Searching...

I've been reading a blog by a Swedish artist, photographer and blogger named Jonna Jinton. It's been an inspiration to me, not sure how big yet, but it's definitely brought me to my back and forth question of "why should I blog?" It's a sunny morning in Miami. September is still hot and humid, but I can feel the weather changing when the evening breezes sweep my way - it's just a bit cooler. That always brings me hope for a good Fall. 

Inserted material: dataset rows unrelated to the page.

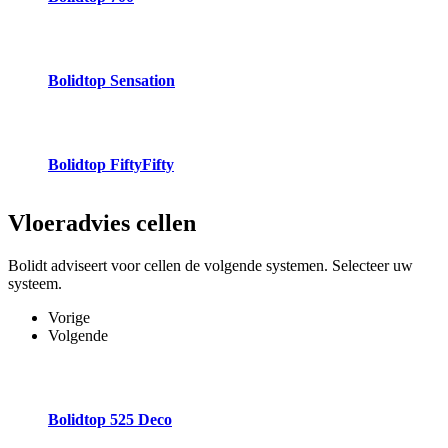
Bolidtop Sensation
Bolidtop FiftyFifty
Vloeradvies
cellen
Bolidt adviseert voor cellen de volgende systemen. Selecteer uw
systeem.
Vorige
Volgende
Bolidtop 525 Deco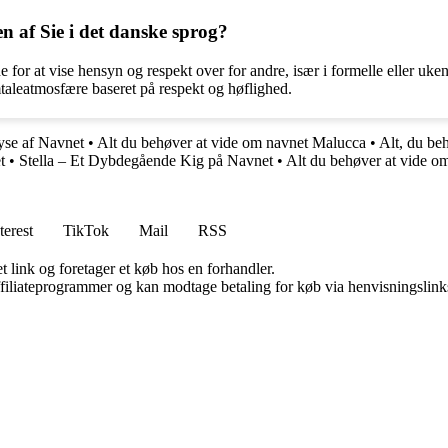
n af Sie i det danske sprog?
e for at vise hensyn og respekt over for andre, især i formelle eller uke
taleatmosfære baseret på respekt og høflighed.
se af Navnet
•
Alt du behøver at vide om navnet Malucca
•
Alt, du be
t
•
Stella – Et Dybdegående Kig på Navnet
•
Alt du behøver at vide o
terest
TikTok
Mail
RSS
t link og foretager et køb hos en forhandler.
affiliateprogrammer og kan modtage betaling for køb via henvisningslinks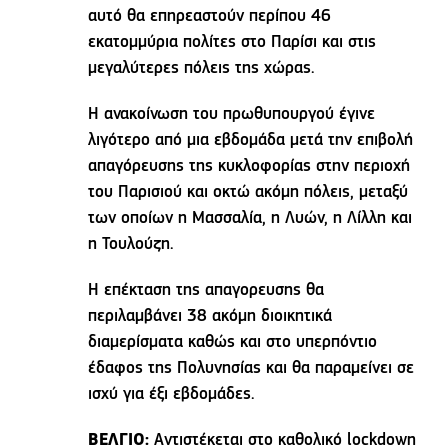
αυτό θα επηρεαστούν περίπου 46
εκατομμύρια πολίτες στο Παρίσι και στις
μεγαλύτερες πόλεις της χώρας.
Η ανακοίνωση του πρωθυπουργού έγινε
λιγότερο από μια εβδομάδα μετά την επιβολή
απαγόρευσης της κυκλοφορίας στην περιοχή
του Παρισιού και οκτώ ακόμη πόλεις, μεταξύ
των οποίων η Μασσαλία, η Λυών, η Λίλλη και
η Τουλούζη.
Η επέκταση της απαγορευσης θα
περιλαμβάνει 38 ακόμη διοικητικά
διαμερίσματα καθώς και στο υπερπόντιο
έδαφος της Πολυνησίας και θα παραμείνει σε
ισχύ για έξι εβδομάδες.
ΒΕΛΓΙΟ:
Αντιστέκεται στο καθολικό lockdown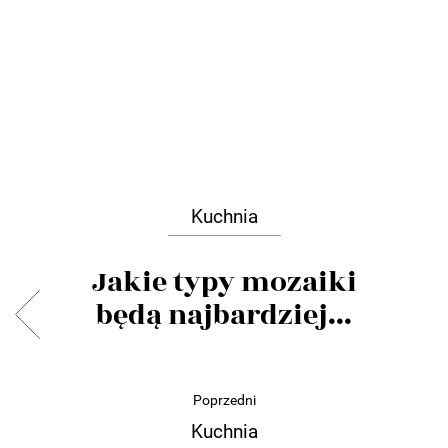
Kuchnia
Jakie typy mozaiki
będą najbardziej...
Poprzedni
Kuchnia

The idea of blogging for me came years ago when Belly Motions was starting one. The motive was to bring business and therefore we had to write to target those audiences. I was excited to pitch in thoughts and help my home-away-from-home and didn't think it would be so hard - it was. They were meant to be very short and sweet, giving information and yet somehow supposed to show our personalities. I think back now, why were they so hard, exactly? So easy... I had no creative freedom. This was a down-side, and like all there's a bright-side, which was the learning process of these writing techniques. They were helpful. Writing now my own blog is so much easier due to the freedom, and I'm back to the roots of what an "every-day" blog is supposed to be - a writing tool, an online journal. At least that's what I remember it was for when it came out in the late 90's, early 2000's. I like to write, I write a lot in my own journal. And even though I'm an "introvert" and like to be by myself 90% of the time, I have a strong side of me that likes to share and connect with others. That's one of the reasons why I am so attracted to Jonna Jinton's blog. She lives in a far-away, tiny town in Sweden and yet she still links to the outside world so well. She's my age, she's creative, she took the leaps and she's working it. I'm in love, it's like I have a girl-crush! More importantly, I'm loving how free I feel these days, more and more. The creative flow is just opening again and there's an air that is whispering the beginning of something, I'm excited to see what.

Now, it's hard to live in Miami for many reasons. I stay because of the love of my job at Belly Motions. But in Miami there's no full blooms of nature around, just multitude of judgmental people, and a few trees here and there, maybe a barren land of dried up grass, oh and the beach, but that's never given me a rush of sweetness. It's strange - I was brought up in Miami but have never really liked this sort of latin-american mix, city-suburban-life. I've dealt with it and have enjoyed the things that make me happy, like my family, friends and art. I've always felt something missing, feeling the antagonizing pull to be close to a river, to mountains, to the cool shades of a forest. When I was younger I had said that I was missing Costa Rica's rivers and forests (my family lives there), but I'm not sure tropical weather is for me anymore. I'm in search, but I am still grounded to my work. I will take advantage of how I react here and be honest. I am a happy forest creature living in a block of cement. What keeps me so alive and able to be a vessel of thoughts is dance, art and the love of my family. So as artists do... I have to be that vessel, the translation of every-day life, the logger of tales. I'll be pulling into writing as a new thing, and see how that goes. 

In the meantime... I'm enjoying my new camera and the Fall!